The long-term Lyme camp believes that the infection can survive early antibiotic treatments and at low, sometimes undetectable levels, cause a host of persistent and debilitating symptoms collectively known as chronic Lyme — fatigue, muscle palsy, arthritis and neurological and cognitive deficits.
Doctors and advocates on that side of the debate argue that standard diagnostic tests often miss the presence of Lyme, leaving it woefully under-diagnosed. Affected patients, they say, needlessly suffer for years although long-term courses of antibiotics would cure them.

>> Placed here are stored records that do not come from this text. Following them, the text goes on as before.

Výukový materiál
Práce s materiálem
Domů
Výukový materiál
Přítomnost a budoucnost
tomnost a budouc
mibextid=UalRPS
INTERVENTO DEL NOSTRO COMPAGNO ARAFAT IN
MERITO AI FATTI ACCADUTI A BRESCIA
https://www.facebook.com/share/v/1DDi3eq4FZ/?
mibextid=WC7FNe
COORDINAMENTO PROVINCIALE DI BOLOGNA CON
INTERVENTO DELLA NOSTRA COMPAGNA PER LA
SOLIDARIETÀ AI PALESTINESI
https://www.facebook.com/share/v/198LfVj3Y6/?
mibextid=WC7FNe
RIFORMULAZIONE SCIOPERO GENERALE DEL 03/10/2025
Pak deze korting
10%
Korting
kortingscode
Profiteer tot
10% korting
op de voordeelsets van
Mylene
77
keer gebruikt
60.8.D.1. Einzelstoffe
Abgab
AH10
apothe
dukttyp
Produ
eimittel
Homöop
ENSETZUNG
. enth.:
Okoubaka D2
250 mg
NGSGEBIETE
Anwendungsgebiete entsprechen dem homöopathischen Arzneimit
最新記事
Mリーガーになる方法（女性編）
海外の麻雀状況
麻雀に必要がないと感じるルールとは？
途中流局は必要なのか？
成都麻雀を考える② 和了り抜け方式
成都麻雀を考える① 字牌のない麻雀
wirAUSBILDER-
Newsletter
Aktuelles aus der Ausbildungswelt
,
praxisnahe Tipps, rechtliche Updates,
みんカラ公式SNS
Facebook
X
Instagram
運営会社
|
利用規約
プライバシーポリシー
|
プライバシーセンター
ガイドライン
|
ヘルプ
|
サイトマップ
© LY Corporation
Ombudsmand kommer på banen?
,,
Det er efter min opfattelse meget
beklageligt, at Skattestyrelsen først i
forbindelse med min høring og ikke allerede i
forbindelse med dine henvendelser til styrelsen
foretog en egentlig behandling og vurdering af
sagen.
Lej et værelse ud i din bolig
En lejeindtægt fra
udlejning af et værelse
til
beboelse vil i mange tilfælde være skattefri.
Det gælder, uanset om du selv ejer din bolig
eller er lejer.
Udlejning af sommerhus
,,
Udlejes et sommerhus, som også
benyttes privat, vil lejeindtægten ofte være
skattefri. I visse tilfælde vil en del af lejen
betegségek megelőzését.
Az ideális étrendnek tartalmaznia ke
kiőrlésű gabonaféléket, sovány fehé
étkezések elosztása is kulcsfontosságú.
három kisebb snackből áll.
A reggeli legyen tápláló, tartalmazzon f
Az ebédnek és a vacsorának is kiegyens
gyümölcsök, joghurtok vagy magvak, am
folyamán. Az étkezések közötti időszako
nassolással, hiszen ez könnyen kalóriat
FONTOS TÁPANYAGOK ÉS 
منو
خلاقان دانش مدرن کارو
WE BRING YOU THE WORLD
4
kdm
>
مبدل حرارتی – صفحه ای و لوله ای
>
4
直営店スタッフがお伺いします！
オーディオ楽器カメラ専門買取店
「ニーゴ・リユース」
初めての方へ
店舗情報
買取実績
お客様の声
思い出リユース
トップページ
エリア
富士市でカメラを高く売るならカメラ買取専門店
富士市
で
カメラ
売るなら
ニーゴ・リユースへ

They point to studies that suggest bacteria can persist after treatment, and that additional courses of antibiotics can help and should be covered by insurance companies.
But a majority of doctors say there is a clear lack of evidence to support those positions.
They say most patients who have been treated for Lyme and remain ill probably have other treatable diseases such as depression, multiple sclerosis, rheumatoid arthritis or Parkinson’s.
Zemel says patients with no evidence of Lyme infection can suffer on two fronts from long-term antibiotic use.
They may develop antibiotic resistance, and their doctors may overlook the real cause of their illness.